Friday, 10 April 2009
2007 Tempranillo Garnacha
With a $12-million 8000-tonne winery that is a contract maker for a number of producers as well as processing some fruit from 1300 hectares of managed South Australian vineyards, the majority of them located in the Clare Valley and the Adelaide Hills, Kirrihill is an operation that appears to be well and truly on the way up.
And rightly so, if our visit to the Cellar Door on our way to lunch is any indication.
On our trip to Clare we visited every winery with more than four stars from Mr Halliday that was open to the public, so when ‘Er Indoors remarked that it was a winery where everything was very good it’s a judgement made in comparison to some pretty classy company
So in the wake of Black Saturday when an e-mail from Kirrihill advised that there was a one-day Black Friday fundraiser for the bushfire victims Hughesy would probably have rocked straight over to the website to download an order form even if they hadn’t been offering a 10% discount and freight free delivery.
A phone call to Jimbo resulted in a phone order for five cartons of wine, which was the least we could do to help out.
I had pretty clear memories of the Companions Tempranillo Garnacha from our visit to the winery, and I thought a dozen would make for interesting late summer/early autumn drinking with pasta and other Mediterranean-influenced evening meals.
Having been impressed at the Winery, Madam decided she’d invest in a mixed dozen from the higher-priced section of the list which remains basically unsampled at the time of writing.
There was a 2005 Companions Clare Valley Semillon cleanskin on the list as well, and at $60/case that Jimbo and I thought was also worth investigating. and has been investigated to the point that there is, at the time of writing, none of my case left.

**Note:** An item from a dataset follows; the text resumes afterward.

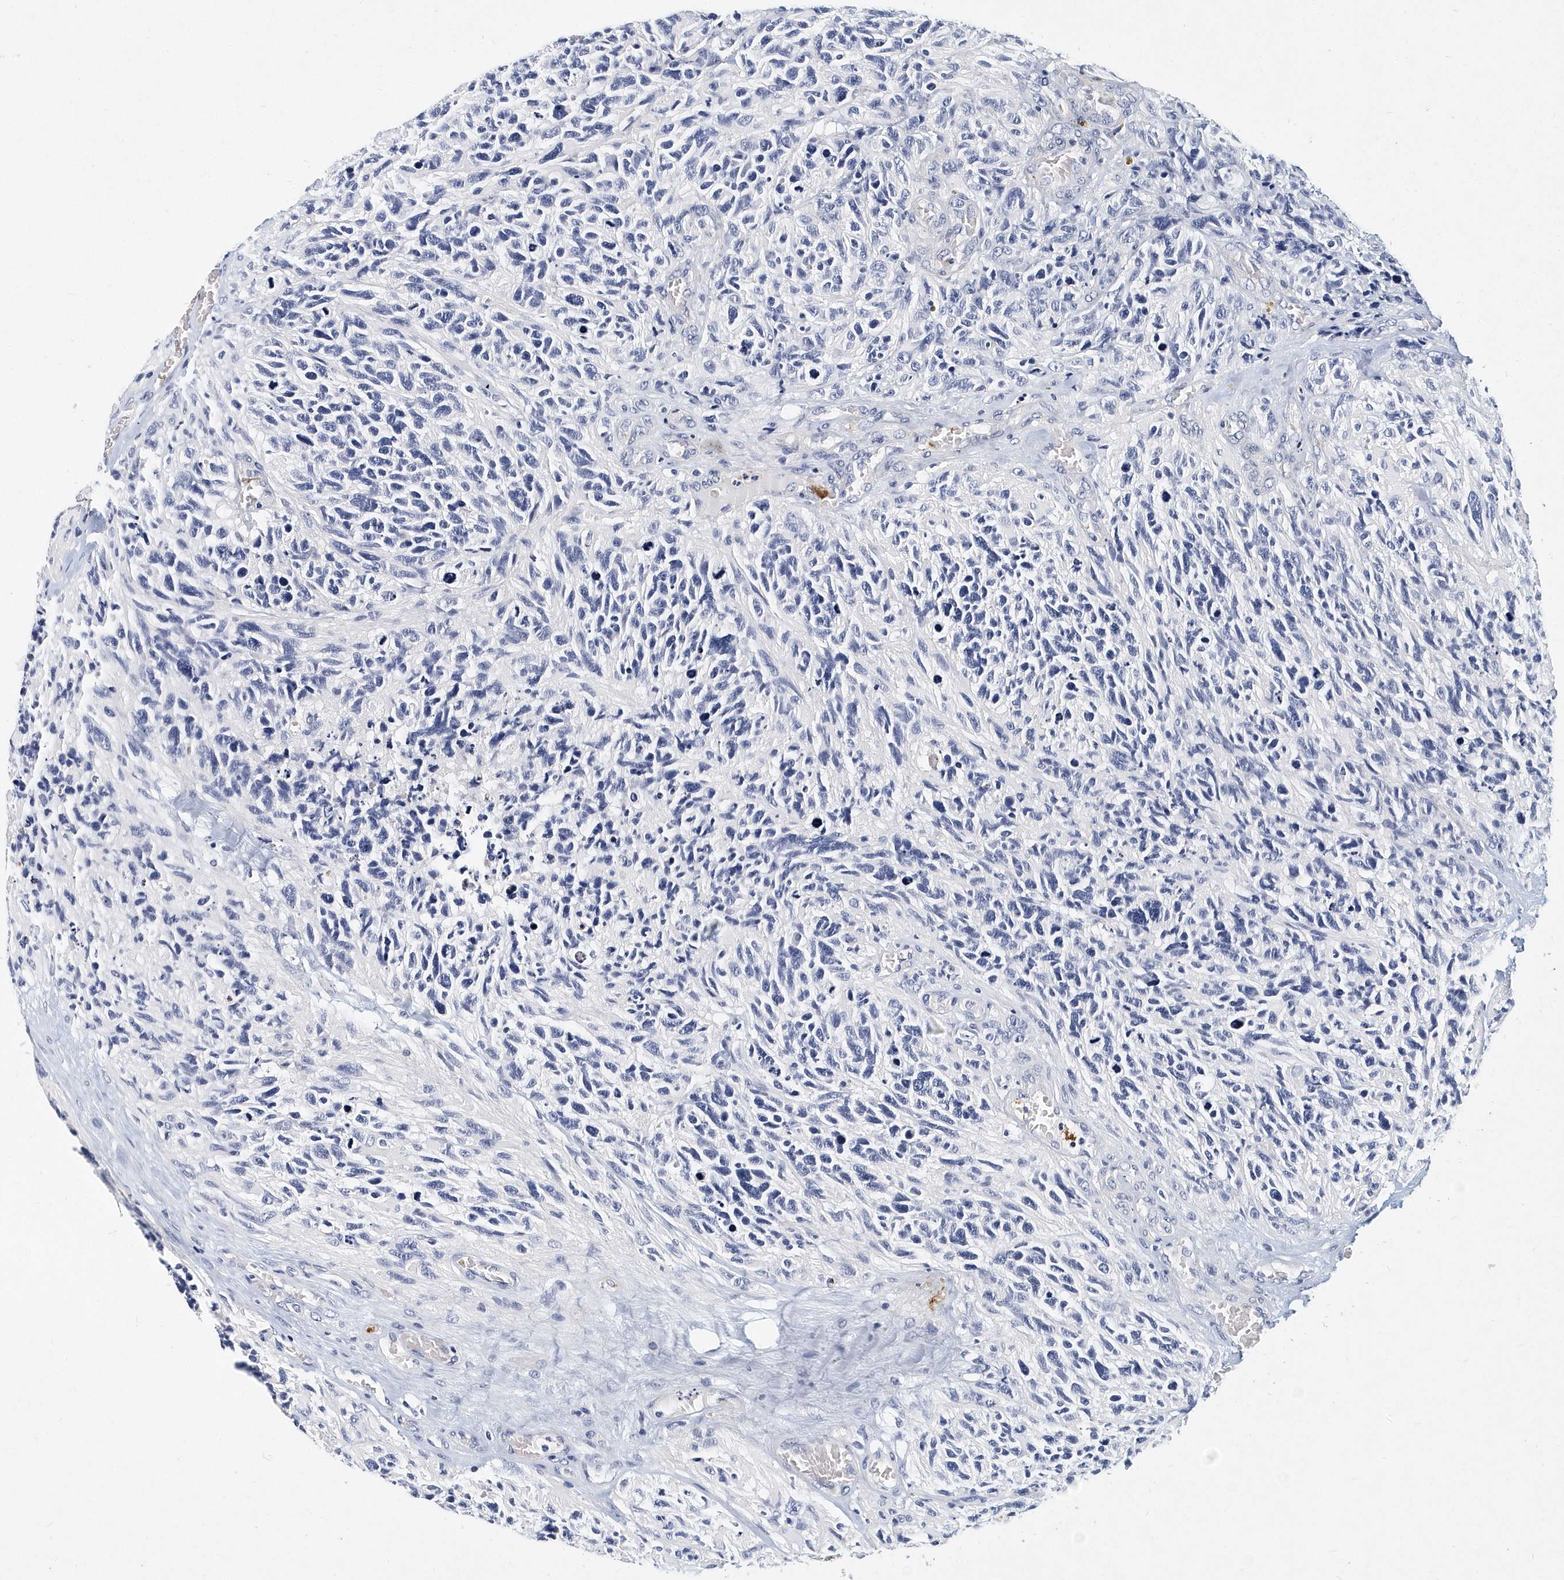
{"staining": {"intensity": "negative", "quantity": "none", "location": "none"}, "tissue": "glioma", "cell_type": "Tumor cells", "image_type": "cancer", "snomed": [{"axis": "morphology", "description": "Glioma, malignant, High grade"}, {"axis": "topography", "description": "Brain"}], "caption": "There is no significant expression in tumor cells of glioma.", "gene": "ITGA2B", "patient": {"sex": "male", "age": 69}}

The Companions range is largely made up of blends from Clare and the Adelaide Hills and in the case of the Tempranillo Garnacha it’s Adelaide Hills Serendipity for the first variety and Armagh in the north-west of the Clare Valley for the second.
Crushed, fermented and matured separately for six months the resulting 50/50 blend is a fresher vibrant style with spice and fruit aromas and light tannins on the palate and a soft well-rounded mouth feel, an ideal late summer drink now style that still packs a bit of a punch at 14.5% alc/vol.